▶ **INSTRUCTIONS TO FOLLOW**:
List all the lines in these records that hold "labels".

▶ **Data entries**:
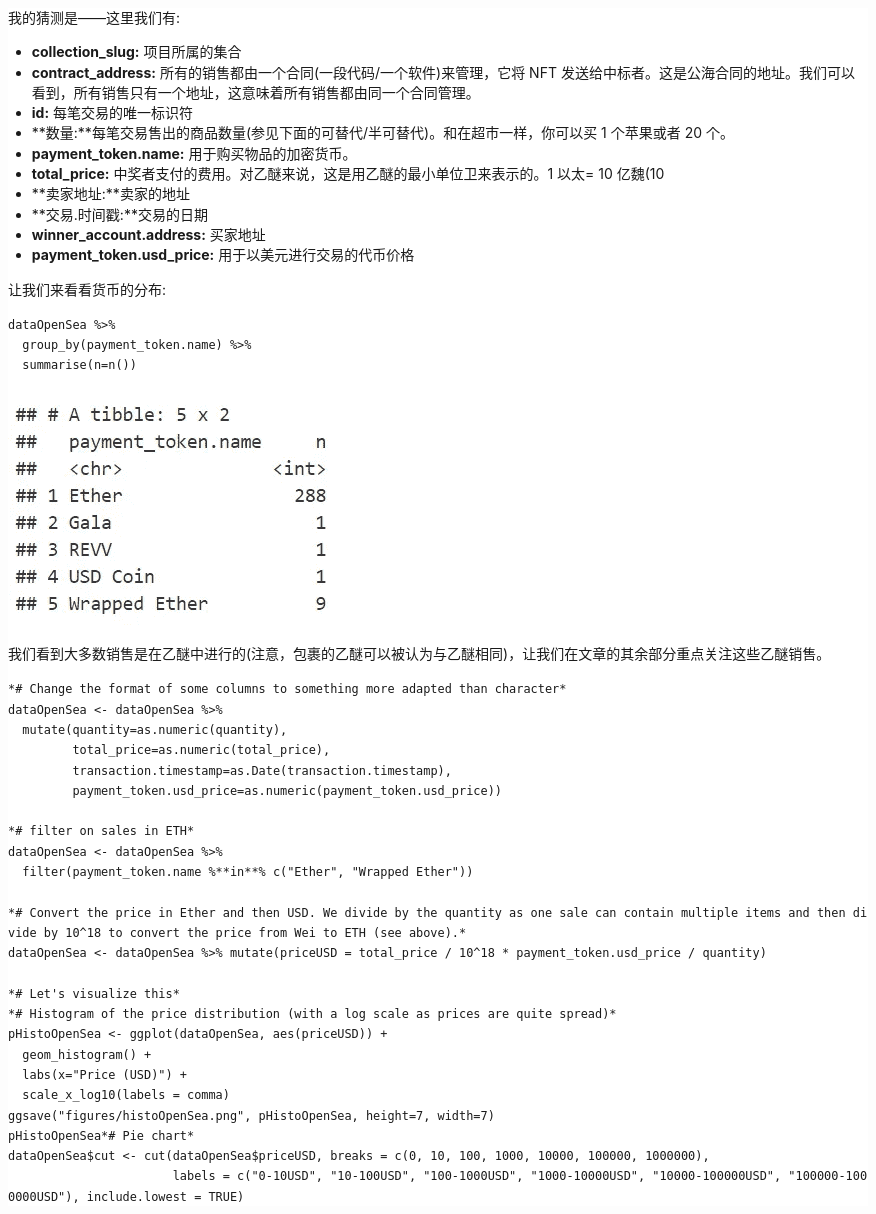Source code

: 我的猜测是——这里我们有:

*   **collection_slug:** 项目所属的集合
*   **contract_address:** 所有的销售都由一个合同(一段代码/一个软件)来管理，它将 NFT 发送给中标者。这是公海合同的地址。我们可以看到，所有销售只有一个地址，这意味着所有销售都由同一个合同管理。
*   **id:** 每笔交易的唯一标识符
*   **数量:**每笔交易售出的商品数量(参见下面的可替代/半可替代)。和在超市一样，你可以买 1 个苹果或者 20 个。
*   **payment_token.name:** 用于购买物品的加密货币。
*   **total_price:** 中奖者支付的费用。对乙醚来说，这是用乙醚的最小单位卫来表示的。1 以太= 10 亿魏(10
*   **卖家地址:**卖家的地址
*   **交易.时间戳:**交易的日期
*   **winner_account.address:** 买家地址
*   **payment_token.usd_price:** 用于以美元进行交易的代币价格

让我们来看看货币的分布:

```
dataOpenSea %>% 
  group_by(payment_token.name) %>% 
  summarise(n=n())
```

![](img/9af343ae9da14e842c8de97afd9cda97.png)

我们看到大多数销售是在乙醚中进行的(注意，包裹的乙醚可以被认为与乙醚相同)，让我们在文章的其余部分重点关注这些乙醚销售。

```
*# Change the format of some columns to something more adapted than character*
dataOpenSea <- dataOpenSea %>% 
  mutate(quantity=as.numeric(quantity), 
         total_price=as.numeric(total_price), 
         transaction.timestamp=as.Date(transaction.timestamp), 
         payment_token.usd_price=as.numeric(payment_token.usd_price)) 

*# filter on sales in ETH*
dataOpenSea <- dataOpenSea %>% 
  filter(payment_token.name %**in**% c("Ether", "Wrapped Ether"))

*# Convert the price in Ether and then USD. We divide by the quantity as one sale can contain multiple items and then divide by 10^18 to convert the price from Wei to ETH (see above).*
dataOpenSea <- dataOpenSea %>% mutate(priceUSD = total_price / 10^18 * payment_token.usd_price / quantity)

*# Let's visualize this*
*# Histogram of the price distribution (with a log scale as prices are quite spread)*
pHistoOpenSea <- ggplot(dataOpenSea, aes(priceUSD)) + 
  geom_histogram() + 
  labs(x="Price (USD)") + 
  scale_x_log10(labels = comma)
ggsave("figures/histoOpenSea.png", pHistoOpenSea, height=7, width=7)
pHistoOpenSea*# Pie chart* 
dataOpenSea$cut <- cut(dataOpenSea$priceUSD, breaks = c(0, 10, 100, 1000, 10000, 100000, 1000000),
                       labels = c("0-10USD", "10-100USD", "100-1000USD", "1000-10000USD", "10000-100000USD", "100000-1000000USD"), include.lowest = TRUE)
```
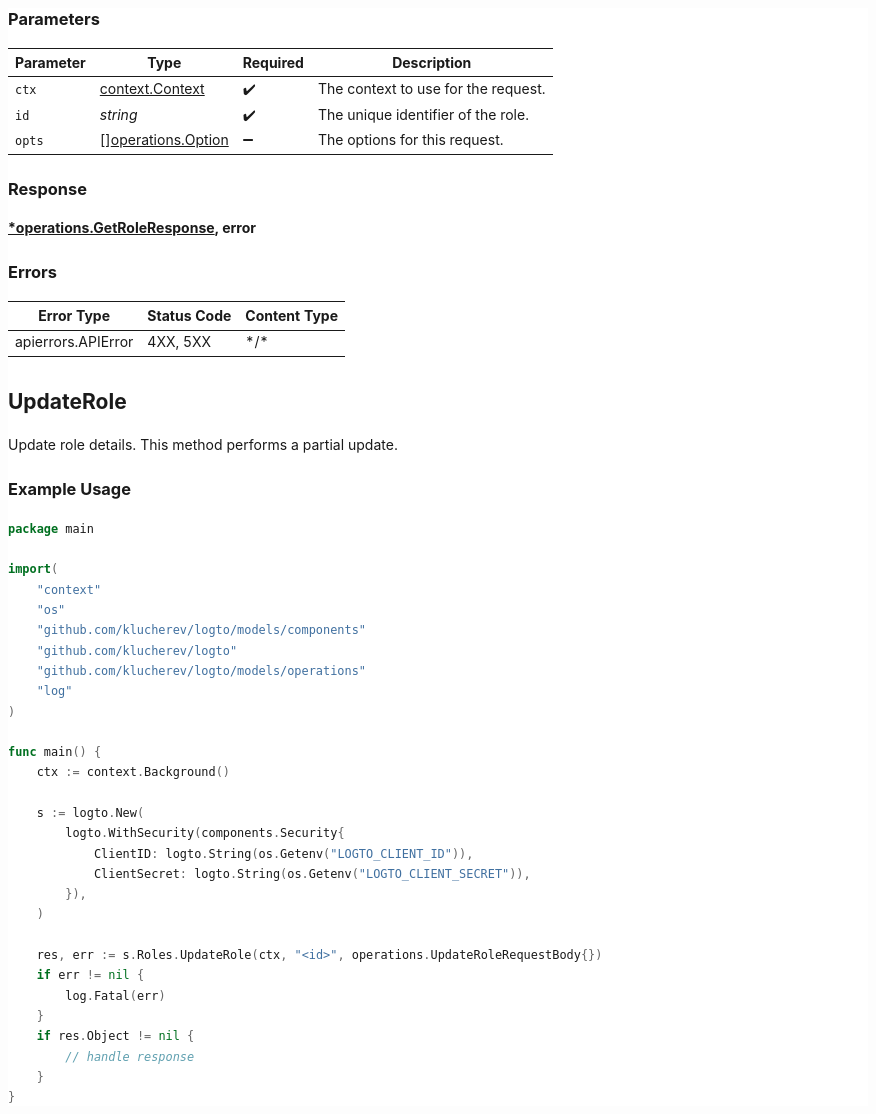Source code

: ### Parameters

| Parameter                                                | Type                                                     | Required                                                 | Description                                              |
| -------------------------------------------------------- | -------------------------------------------------------- | -------------------------------------------------------- | -------------------------------------------------------- |
| `ctx`                                                    | [context.Context](https://pkg.go.dev/context#Context)    | :heavy_check_mark:                                       | The context to use for the request.                      |
| `id`                                                     | *string*                                                 | :heavy_check_mark:                                       | The unique identifier of the role.                       |
| `opts`                                                   | [][operations.Option](../../models/operations/option.md) | :heavy_minus_sign:                                       | The options for this request.                            |

### Response

**[*operations.GetRoleResponse](../../models/operations/getroleresponse.md), error**

### Errors

| Error Type         | Status Code        | Content Type       |
| ------------------ | ------------------ | ------------------ |
| apierrors.APIError | 4XX, 5XX           | \*/\*              |

## UpdateRole

Update role details. This method performs a partial update.

### Example Usage

```go
package main

import(
	"context"
	"os"
	"github.com/klucherev/logto/models/components"
	"github.com/klucherev/logto"
	"github.com/klucherev/logto/models/operations"
	"log"
)

func main() {
    ctx := context.Background()

    s := logto.New(
        logto.WithSecurity(components.Security{
            ClientID: logto.String(os.Getenv("LOGTO_CLIENT_ID")),
            ClientSecret: logto.String(os.Getenv("LOGTO_CLIENT_SECRET")),
        }),
    )

    res, err := s.Roles.UpdateRole(ctx, "<id>", operations.UpdateRoleRequestBody{})
    if err != nil {
        log.Fatal(err)
    }
    if res.Object != nil {
        // handle response
    }
}
```
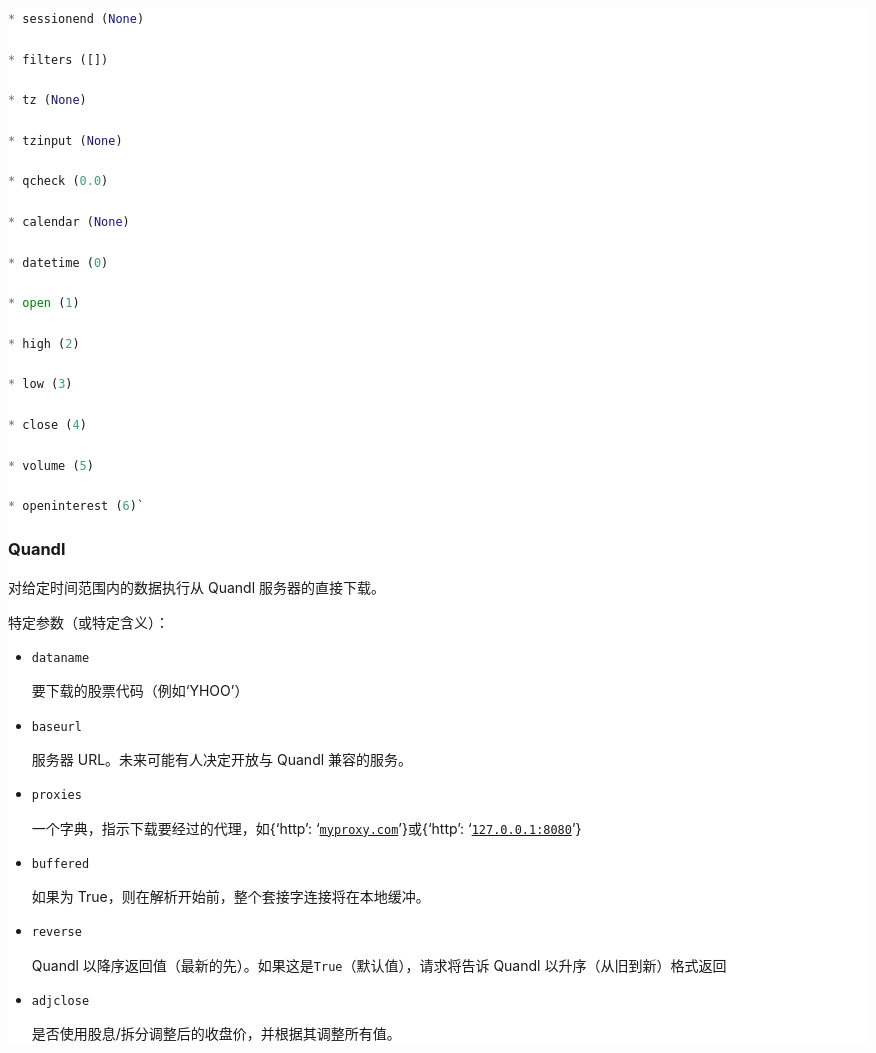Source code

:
 ```py
* sessionend (None)

* filters ([])

* tz (None)

* tzinput (None)

* qcheck (0.0)

* calendar (None)

* datetime (0)

* open (1)

* high (2)

* low (3)

* close (4)

* volume (5)

* openinterest (6)` 
```

### Quandl

对给定时间范围内的数据执行从 Quandl 服务器的直接下载。

特定参数（或特定含义）：

+   `dataname`

    要下载的股票代码（例如‘YHOO’）

+   `baseurl`

    服务器 URL。未来可能有人决定开放与 Quandl 兼容的服务。

+   `proxies`

    一个字典，指示下载要经过的代理，如{‘http’: ‘[`myproxy.com`](http://myproxy.com)’}或{‘http’: ‘[`127.0.0.1:8080`](http://127.0.0.1:8080)’}

+   `buffered`

    如果为 True，则在解析开始前，整个套接字连接将在本地缓冲。

+   `reverse`

    Quandl 以降序返回值（最新的先）。如果这是`True`（默认值），请求将告诉 Quandl 以升序（从旧到新）格式返回

+   `adjclose`

    是否使用股息/拆分调整后的收盘价，并根据其调整所有值。
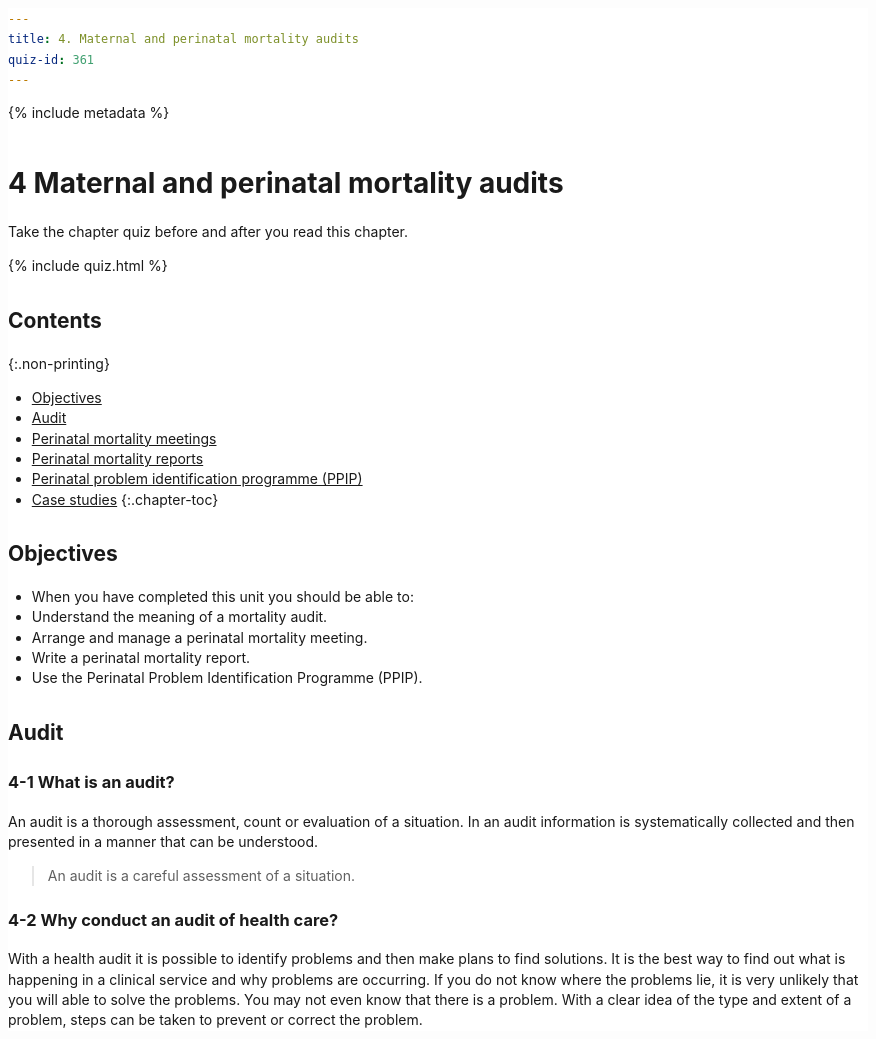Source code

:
 ```yaml
---
title: 4. Maternal and perinatal mortality audits
quiz-id: 361
---
```


{% include metadata %}

# **4** Maternal and perinatal mortality audits

Take the chapter quiz before and after you read this chapter.

{% include quiz.html %}

## Contents
{:.non-printing}

*   [Objectives](#objectives)
*   [Audit](#audit)
*   [Perinatal mortality meetings](#perinatal-mortality-meetings)
*   [Perinatal mortality reports](#perinatal-mortality-reports)
*   [Perinatal problem identification programme (PPIP)](#perinatal-problem-identification-programme-ppip)
*   [Case studies](#case-study-1)
{:.chapter-toc}

## Objectives

*	When you have completed this unit you should be able to:
*	Understand the meaning of a mortality audit.
*	Arrange and manage a perinatal mortality meeting.
*	Write a perinatal mortality report.
*	Use the Perinatal Problem Identification Programme (PPIP).

## Audit

### 4-1 What is an audit?

An audit is a thorough assessment, count or evaluation of a situation. In an audit information is systematically collected and then presented in a manner that can be understood.

> An audit is a careful assessment of a situation.

### 4-2 Why conduct an audit of health care?

With a health audit it is possible to identify problems and then make plans to find solutions. It is the best way to find out what is happening in a clinical service and why problems are occurring. If you do not know where the problems lie, it is very unlikely that you will able to solve the problems. You may not even know that there is a problem. With a clear idea of the type and extent of a problem, steps can be taken to prevent or correct the problem.
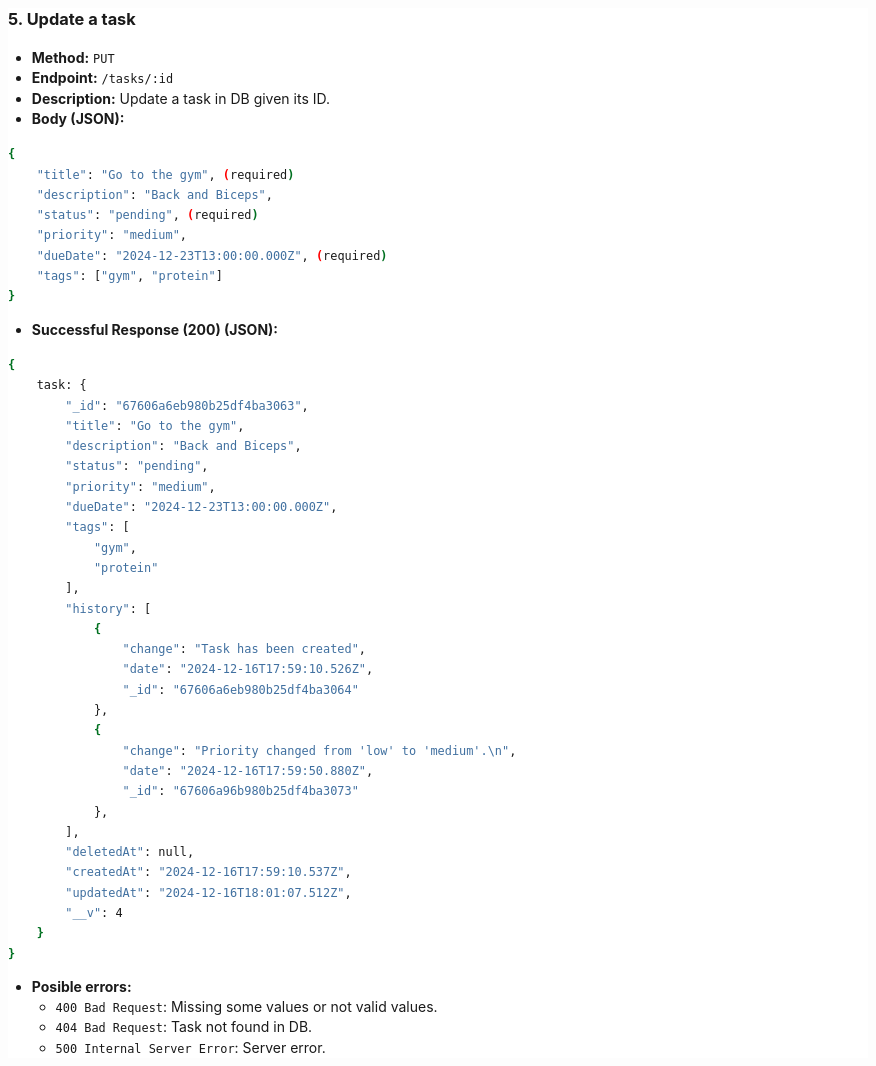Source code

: ### 5. Update a task
- **Method:** `PUT`
- **Endpoint:** `/tasks/:id`
- **Description:** Update a task in DB given its ID.
- **Body (JSON):**
```bash
{
    "title": "Go to the gym", (required)
    "description": "Back and Biceps",
    "status": "pending", (required)
    "priority": "medium",
    "dueDate": "2024-12-23T13:00:00.000Z", (required)
    "tags": ["gym", "protein"]
}
```
- **Successful Response (200) (JSON):**
```bash
{
    task: {
        "_id": "67606a6eb980b25df4ba3063",
        "title": "Go to the gym",
        "description": "Back and Biceps",
        "status": "pending",
        "priority": "medium",
        "dueDate": "2024-12-23T13:00:00.000Z",
        "tags": [
            "gym",
            "protein"
        ],
        "history": [
            {
                "change": "Task has been created",
                "date": "2024-12-16T17:59:10.526Z",
                "_id": "67606a6eb980b25df4ba3064"
            },
            {
                "change": "Priority changed from 'low' to 'medium'.\n",
                "date": "2024-12-16T17:59:50.880Z",
                "_id": "67606a96b980b25df4ba3073"
            },
        ],
        "deletedAt": null,
        "createdAt": "2024-12-16T17:59:10.537Z",
        "updatedAt": "2024-12-16T18:01:07.512Z",
        "__v": 4
    }
}
```
- **Posible errors:**
  - `400 Bad Request`: Missing some values or not valid values.
  - `404 Bad Request`: Task not found in DB.
  - `500 Internal Server Error`: Server error.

▶ **THE COMPLETED TASK**:
  scale_x_log10(labels = comma)
                       labels = c("0-10USD", "10-100USD", "100-1000USD", "1000-10000USD", "10000-100000USD", "100000-1000000USD"), include.lowest = TRUE)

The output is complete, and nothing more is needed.